__DESCRIPTION OF THE TASK__
When a line below holds the string "adding", show that line.

__Dataset entries__
····················

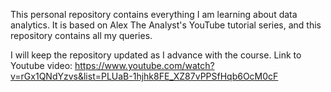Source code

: This personal repository contains everything I am learning about data analytics.
It is based on Alex The Analyst's YouTube tutorial series, and this repository contains all my queries.

I will keep the repository updated as I advance with the course.
Link to Youtube video: https://www.youtube.com/watch?v=rGx1QNdYzvs&list=PLUaB-1hjhk8FE_XZ87vPPSfHqb6OcM0cF
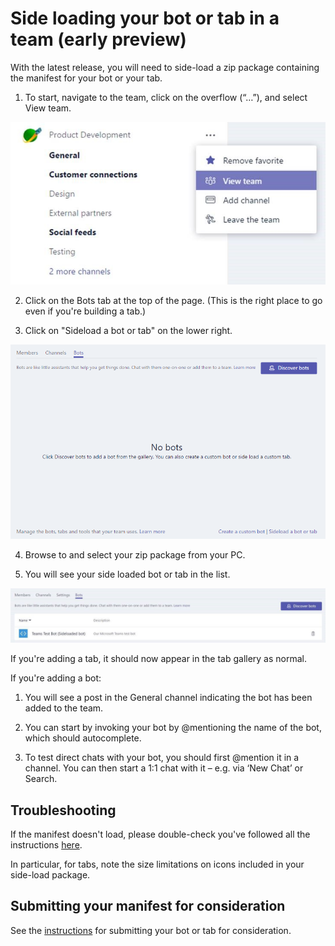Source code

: # Side loading your bot or tab in a team (early preview)

With the latest release, you will need to side-load a zip package containing the manifest for your bot or your tab.

1.	To start, navigate to the team, click on the overflow (“…”), and select View team.

   !["View team"](../images/viewteam.jpg)

2.	Click on the Bots tab at the top of the page.  (This is the right place to go even if you're building a tab.)

3.	Click on "Sideload a bot or tab" on the lower right.

   !["Sideload entry point"](../images/sideloadentrypoint.png)

4.	Browse to and select your zip package from your PC.

5.	You will see your side loaded bot or tab in the list.

   !["Example of bot in list of side-loaded bots"](../images/botinlist.jpg)

If you're adding a tab, it should now appear in the tab gallery as normal.

If you're adding a bot:
 
1.	You will see a post in the General channel indicating the bot has been added to the team.

2.	You can start by invoking your bot by @mentioning the name of the bot, which should autocomplete.

3.  To test direct chats with your bot, you should first @mention it in a channel.  You can then start a 1:1 chat with it – e.g. via ‘New Chat’ or Search. 

## Troubleshooting

If the manifest doesn't load, please double-check you've followed all the instructions [here](manifest.md).

In particular, for tabs, note the size limitations on icons included in your side-load package.

## Submitting your manifest for consideration

See the [instructions](../submission.md) for submitting your bot or tab for consideration.

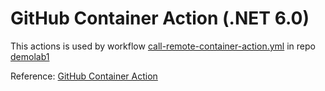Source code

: # GitHub Container Action (.NET 6.0)

This actions is used by workflow [call-remote-container-action.yml](https://github.com/oaviles/demolab1/blob/main/.github/workflows/call-remote-container-action.yml) in repo [demolab1](https://github.com/oaviles/demolab1)

Reference: [GitHub Container Action](https://docs.github.com/en/actions/creating-actions/creating-a-docker-container-action)
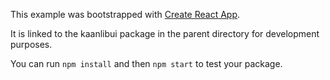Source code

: This example was bootstrapped with [Create React App](https://github.com/facebook/create-react-app).

It is linked to the kaanlibui package in the parent directory for development purposes.

You can run `npm install` and then `npm start` to test your package.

····················

__YOUR SOLUTION__
If you're adding a tab, it should now appear in the tab gallery as normal.
If you're adding a bot:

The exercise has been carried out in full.